Bird centre brings £2m into economy

Site manager Ian Kendall at the reserve
Site manager Ian Kendall at the reserve

NEARLY £2 million is pumped into the local economy every year by tourists visiting Bempton’s RSPB reserve, according to a new study.

The RSPB report shows that the reserve supports 51 jobs locally, 40 of which are supported directly by money spent by visitors.

In 2009, Bempton Cliffs welcomed more than 66,000 visitors, and surveys show that 83% of those visitors said one of the main reasons they visit the area is to go to the reserve and see the seabirds.

Around £1.8m a year was spent by those RSPB tourists at local businesses, restaurants, pubs, other attractions and on accommodation.

Ian Kendall, Bempton Cliffs site manager, said: “Last year, Bempton Cliffs welcomed visitors from more than 20 different countries, all wanting to see this breath-taking wildlife spectacle and the amazing landscape.

“This year, events such as our Puffin Patrols and Tea With The Gannets have drawn in the crowds.

“These two series of events alone have been enjoyed by 1,400 people.”

The report, entitled ‘Foundations for a Green Economy: Conservation and local employment across the UK’, looks at how conservation and nature tourism create jobs and bring money into local areas.

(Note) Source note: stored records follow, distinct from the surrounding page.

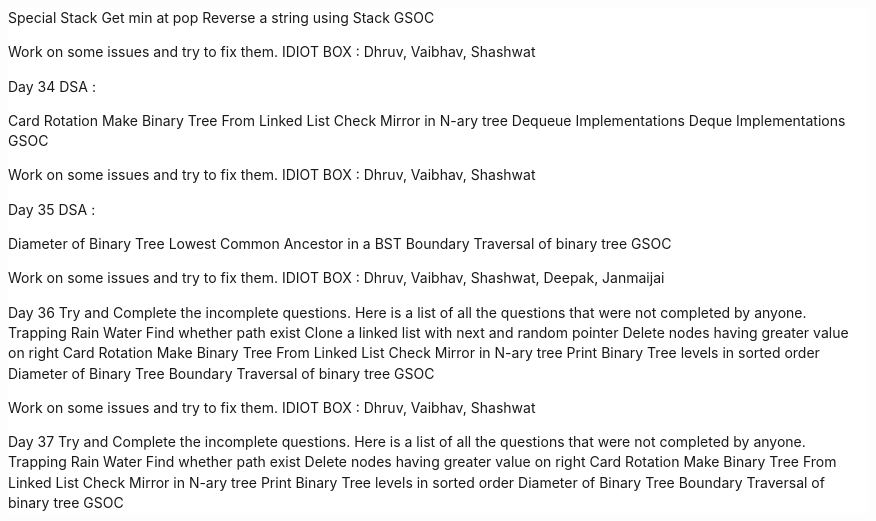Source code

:  Special Stack
 Get min at pop
 Reverse a string using Stack
GSOC

 Work on some issues and try to fix them.
IDIOT BOX : Dhruv, Vaibhav, Shashwat

Day 34
DSA :

 Card Rotation
 Make Binary Tree From Linked List
 Check Mirror in N-ary tree
 Dequeue Implementations
 Deque Implementations
GSOC

 Work on some issues and try to fix them.
IDIOT BOX : Dhruv, Vaibhav, Shashwat

Day 35
DSA :

 Diameter of Binary Tree
 Lowest Common Ancestor in a BST
 Boundary Traversal of binary tree
GSOC

 Work on some issues and try to fix them.
IDIOT BOX : Dhruv, Vaibhav, Shashwat, Deepak, Janmaijai

Day 36
Try and Complete the incomplete questions. Here is a list of all the questions that were not completed by anyone.
 Trapping Rain Water
 Find whether path exist
 Clone a linked list with next and random pointer
 Delete nodes having greater value on right
 Card Rotation
 Make Binary Tree From Linked List
 Check Mirror in N-ary tree
 Print Binary Tree levels in sorted order
 Diameter of Binary Tree
 Boundary Traversal of binary tree
GSOC

 Work on some issues and try to fix them.
IDIOT BOX : Dhruv, Vaibhav, Shashwat

Day 37
Try and Complete the incomplete questions. Here is a list of all the questions that were not completed by anyone.
 Trapping Rain Water
 Find whether path exist
 Delete nodes having greater value on right
 Card Rotation
 Make Binary Tree From Linked List
 Check Mirror in N-ary tree
 Print Binary Tree levels in sorted order
 Diameter of Binary Tree
 Boundary Traversal of binary tree
GSOC
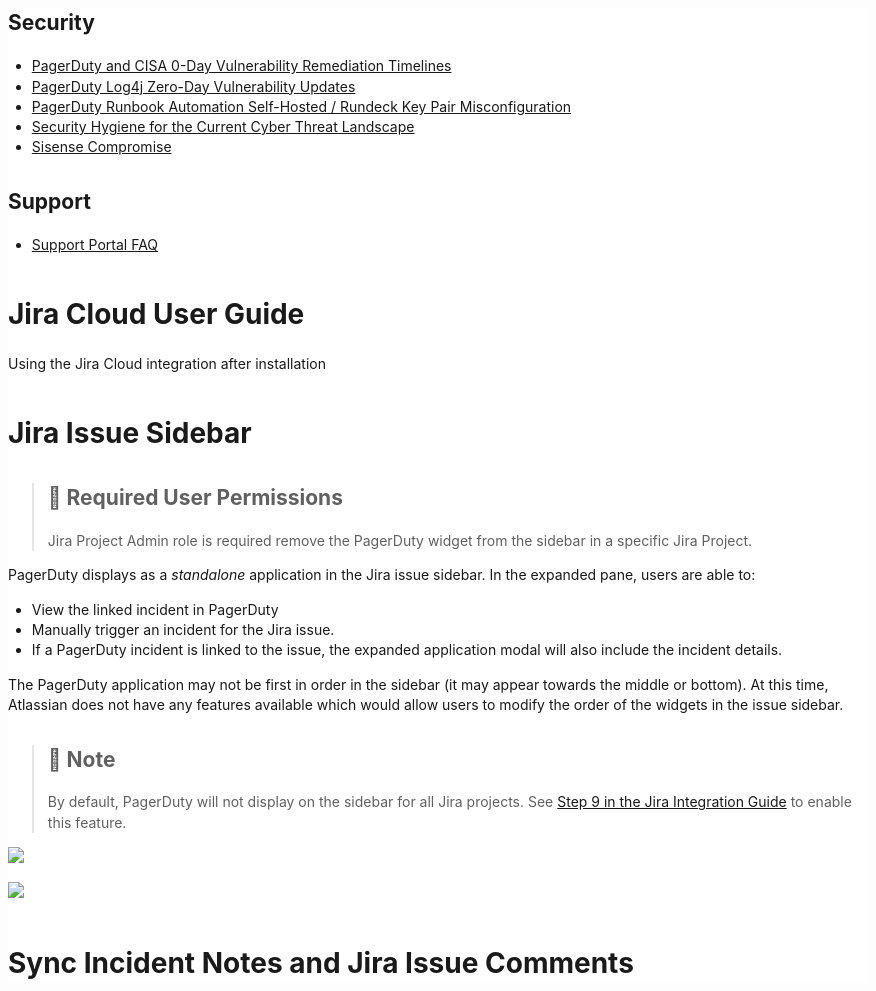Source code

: Security
--------

* [PagerDuty and CISA 0-Day Vulnerability Remediation Timelines](/main/docs/pagerduty-and-cisa-0-day-vulnerability-remediation-timelines)
* [PagerDuty Log4j Zero-Day Vulnerability Updates](/main/docs/pagerduty-log4j-zero-day-vulnerability)
* [PagerDuty Runbook Automation Self-Hosted / Rundeck Key Pair Misconfiguration](/main/docs/pagerduty-rundeck-automation-self-hosted-key-pair-misconfiguration)
* [Security Hygiene for the Current Cyber Threat Landscape](/main/docs/security-hygiene-for-the-current-cyber-threat-landscape)
* [Sisense Compromise](/main/docs/sisense-compromise)

Support
-------

* [Support Portal FAQ](/main/docs/support-portal-faq)

Jira Cloud User Guide
=====================

Using the Jira Cloud integration after installation

Jira Issue Sidebar
==================

> 🚧 Required User Permissions
> ---------------------------
> 
> Jira Project Admin role is required remove the PagerDuty widget from the sidebar in a specific Jira Project.

PagerDuty displays as a *standalone* application in the Jira issue sidebar. In the expanded pane, users are able to:

* View the linked incident in PagerDuty
* Manually trigger an incident for the Jira issue.
* If a PagerDuty incident is linked to the issue, the expanded application modal will also include the incident details.

The PagerDuty application may not be first in order in the sidebar (it may appear towards the middle or bottom). At this time, Atlassian does not have any features available which would allow users to modify the order of the widgets in the issue sidebar.

> 📘 Note
> ------
> 
> By default, PagerDuty will not display on the sidebar for all Jira projects. See [Step 9 in the Jira Integration Guide](/main/docs/jira-cloud#in-pagerduty) to enable this feature.

![](https://files.readme.io/c641c3b-jira-cloud-ug-issue-sidebar-1.png)
  

![](https://files.readme.io/f5fd7ef-jira-cloud-ug-issue-sidebar-2.png)

Sync Incident Notes and Jira Issue Comments
===========================================
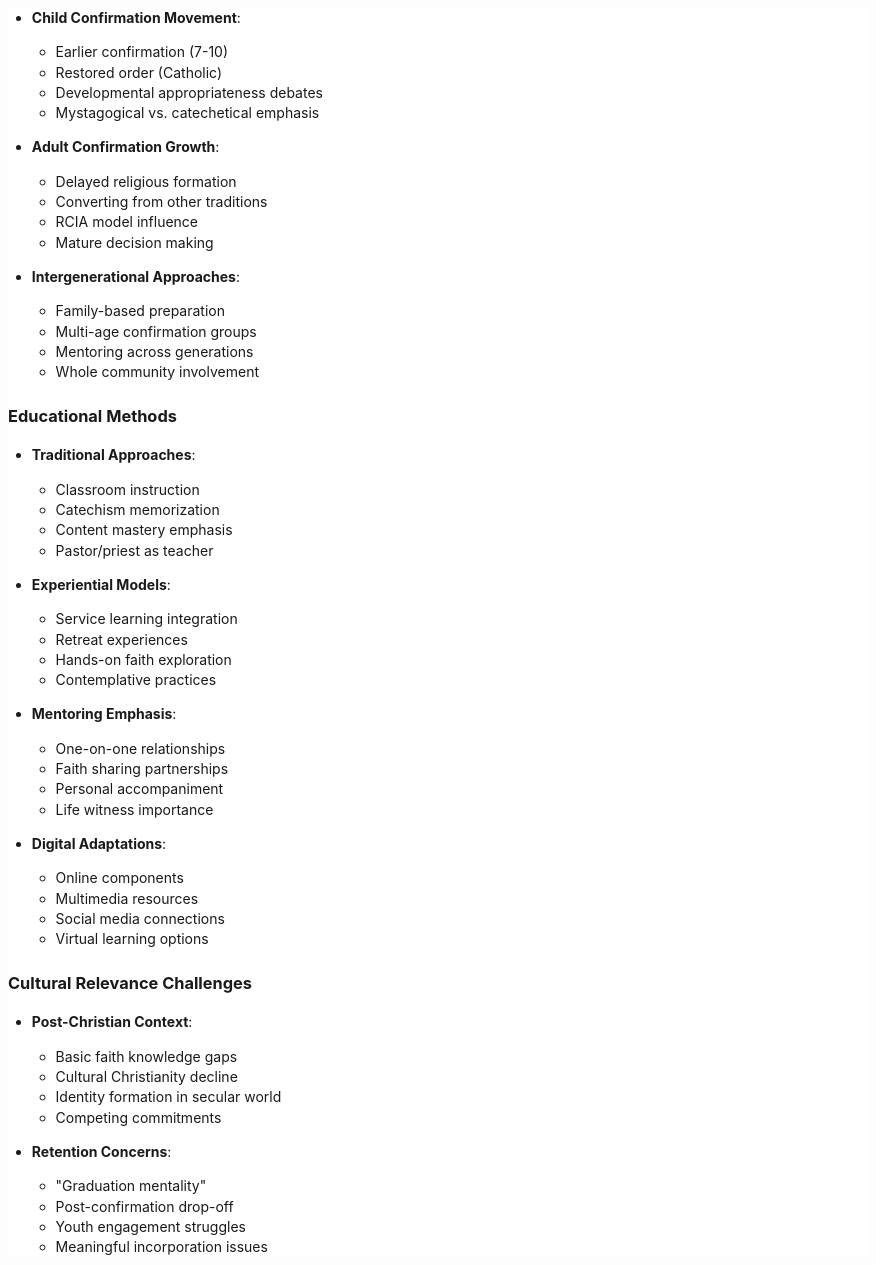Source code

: - **Child Confirmation Movement**:
  - Earlier confirmation (7-10)
  - Restored order (Catholic)
  - Developmental appropriateness debates
  - Mystagogical vs. catechetical emphasis

- **Adult Confirmation Growth**:
  - Delayed religious formation
  - Converting from other traditions
  - RCIA model influence
  - Mature decision making

- **Intergenerational Approaches**:
  - Family-based preparation
  - Multi-age confirmation groups
  - Mentoring across generations
  - Whole community involvement

### Educational Methods
- **Traditional Approaches**:
  - Classroom instruction
  - Catechism memorization
  - Content mastery emphasis
  - Pastor/priest as teacher

- **Experiential Models**:
  - Service learning integration
  - Retreat experiences
  - Hands-on faith exploration
  - Contemplative practices

- **Mentoring Emphasis**:
  - One-on-one relationships
  - Faith sharing partnerships
  - Personal accompaniment
  - Life witness importance

- **Digital Adaptations**:
  - Online components
  - Multimedia resources
  - Social media connections
  - Virtual learning options

### Cultural Relevance Challenges
- **Post-Christian Context**:
  - Basic faith knowledge gaps
  - Cultural Christianity decline
  - Identity formation in secular world
  - Competing commitments

- **Retention Concerns**:
  - "Graduation mentality"
  - Post-confirmation drop-off
  - Youth engagement struggles
  - Meaningful incorporation issues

Mr Kendall added: “We know that more and more people are discovering the amazing nature we have in the UK and a visit to a nature reserve is now a regular part of many family holidays.

“This is reflected in the growing popularity of television programmes like Springwatch and Countryfile – which earlier this year featured the gannets at Bempton Cliffs – and the rising membership of organisations like the RSPB and the Wildlife Trusts.

“This is fantastic for nature because it helps support a lot of important conservation work.

“But what we are beginning to discover is that it is also great for the local economy around a reserve, bringing tourism, money and jobs to the area.

“This report comes at a time when the Government is looking at how it can aid economic recovery by reforming the planning system to make development easier.

“What we have shown here is that when we build on our green spaces, rather than boosting our economy, we may be undermining it.

“Protecting nature brings its own financial rewards and a planning agenda which prioritises economic growth may sell us short.”

Janet Reuben, Chief Executive of Visit Hull and East Yorkshire, said that the reserve is a “fabulous attraction that delights many of this region’s visitors every year”.

Nationally, visits to RSPB reserves grew by 38%, from around 1.5 million to almost 2 million in the last five years.